Byliśmy razem i nie tracąc dosłownie żadnej minuty, trwaliśmy w pocałunku. Przerywałam go schodząc niżej na Twój brzuch całując go i liżąc. Sam wiesz jak go uwielbiam. Nawet śnię o nim :*
We śnie czułam się lekko i szczęśliwie. I pomimo, że to był sen wiedziałam, że nadejdzie moment nieodłącznego rozstania.
Każdy sen z Tobą i o Tobie jest jak czyste wariactwo. Psychoza. Wszystko razem i w skrajnych doznaniach - zmysły się mieszają i dosłownie wszystko wydaje się takie realnie nie realne.
Sny, piękne sny które bez naszego przyzwolenia wracają.

Zamykam znów oczy.

Ona:
Uwielbiała układać głowę na Jego brzuchu. Silna i zarazem delikatna dłoń głaskała ją wtedy po włosach - powoli i czule...
Wtedy najczęściej był śmiech. Lub zamarcie w bezruchu patrząc głęboko w swoje oczy.
Czasami też płakała. Ze szczęścia.

Wspominając też płaczę. Bo to przecież nie umarło we mnie.

***

czwartek, 11 marca 2010

Czas

Upływający czas nabrał teraz innego wymiaru.
Być może stał sie nawet bezwymiarowy. Przestał uciekać. Przestała za nim gonić.
Czeka, ale jakby straciła poczucie wartości czasu. To, co robiła zaraz po przyjściu z pracy robi kilka dni pózniej. I wcale nie czuje, że o czymś zapomniała. Wręcz przeciwnie, myśli o tym prawie bez przerwy. Myśli jak nie zranić, jak nie być zbyt natarczywą, jak można kochać, tęsknić i nie pisać zbyt wiele, zbyt często i dużo...

Ale nie może przestać pisać - pisze wszędzie. W myślach i w sercu. I tu.

Jego

Jest Twoja, nawet jesli jej nie ma. Jest na pewno, bo każda jej głębsza myśl należała kiedyś do Ciebie. I łza, i uśmiech też.
Nadal należy, tylko w innym tego słowa znaczeniu.
Teraz pozostaje to w niej...

wtorek, 9 marca 2010

...codziennie ten sam, długi, relaksujący prysznic.
Woda, która wręcz parzy moją delikatną skórę zmywa to nieodłączne, codzienne napięcie. Ale nie zmywa wspomnień. 
Koi ciepłym dotykiem.

Oparłam ręce, wysoko ponad głowe na szklanej szybce, pochylając głowe do przodu... silny strumień uderzał w kark... próbowałam się relaksować, próbowałam też odnależć się w tym pęku myśli.
Odchyliłam głowę do tyłu, powoli.
Stróżka gorącej wody obmywa mi twarz... wyłanczam się.  Nie wiem jak długo tak stoję.

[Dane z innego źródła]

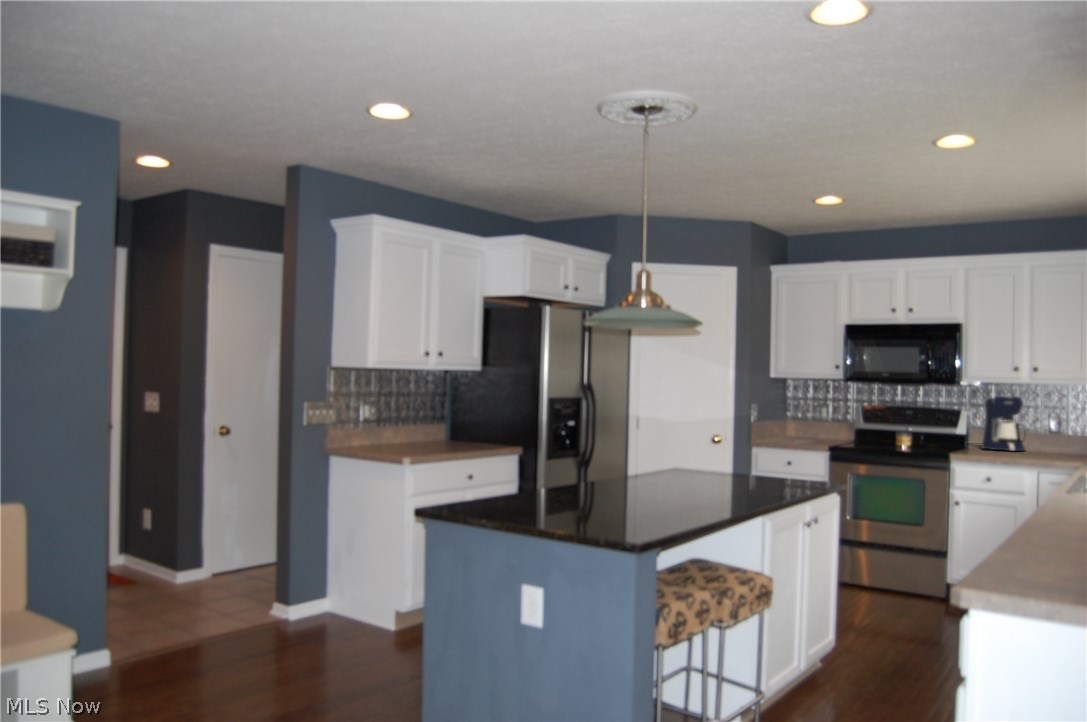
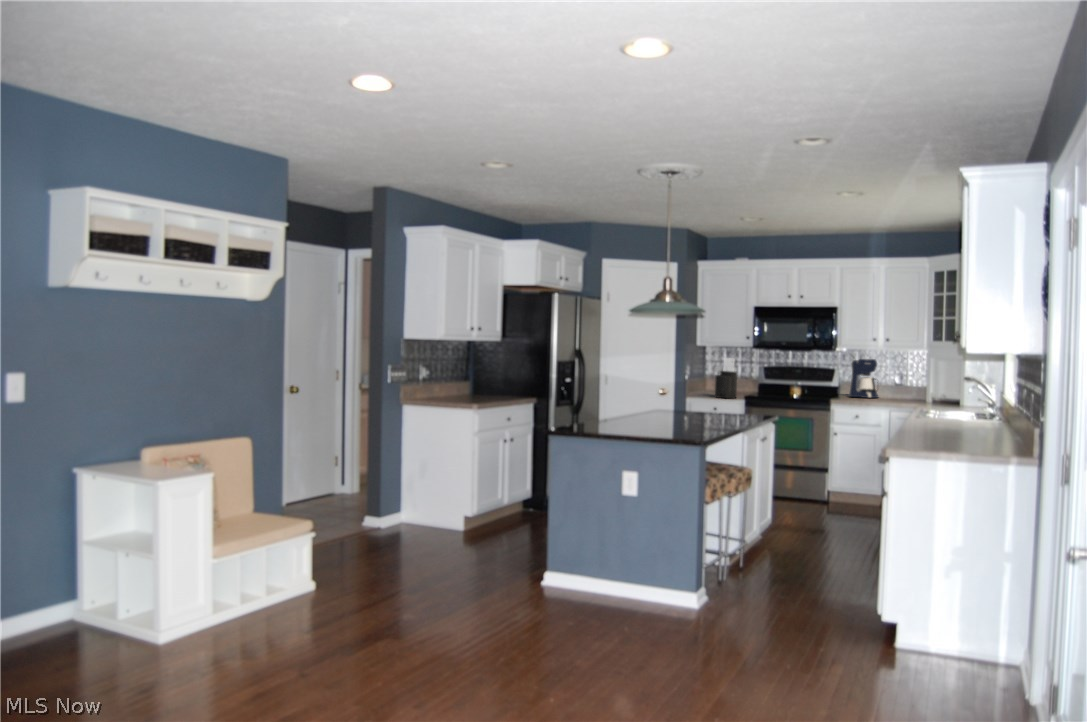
knife block: none [790,394,818,448] -> present [715,358,737,398]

Wychodząc bosymi, rozgrzanymi stopami dotykam zimnej posadzki...
Czuję lodowaty dotyk powietrza na mojej skórze, tak samo jak wtedy.

Kiedy patrzę jak moja skóra paruje... ja wciąż pamiętam. Czuję.



Nie potrafię się odnależć.

sobota, 6 marca 2010

W każdym Twoim zdaniu czuję, jak bardzo ją kochasz. Nie kochałeś - kochasz.
I choć podjąłeś już decyzję, wierzę, że wybierałeś rozsądnie.
Wrócisz ...  by znów ją przytulić i poczuć jak drży w Twoich ramionach... Bo jest w nich taka drobna ... Twoja w każdej myśli i czynie. Twoja na zawsze.
Wrócisz ... by powiedzieć jej to jedno jedyne słowo. 

środa, 3 marca 2010

Drżałam w Twoim uścisku

Rok temu sprawiłeś mi najpiękniejszą niespodziankę w moim życiu.
Wsiadłeś w samolot i... zjawiłeś sie w progu mojej restauracji bo zapragnąłeś ze wszystkich sił mnie przytulic i znów poczuć jak drżę.
Niespodziwałam się ujrzeć Ciebie tego deszczowego popołudnia ...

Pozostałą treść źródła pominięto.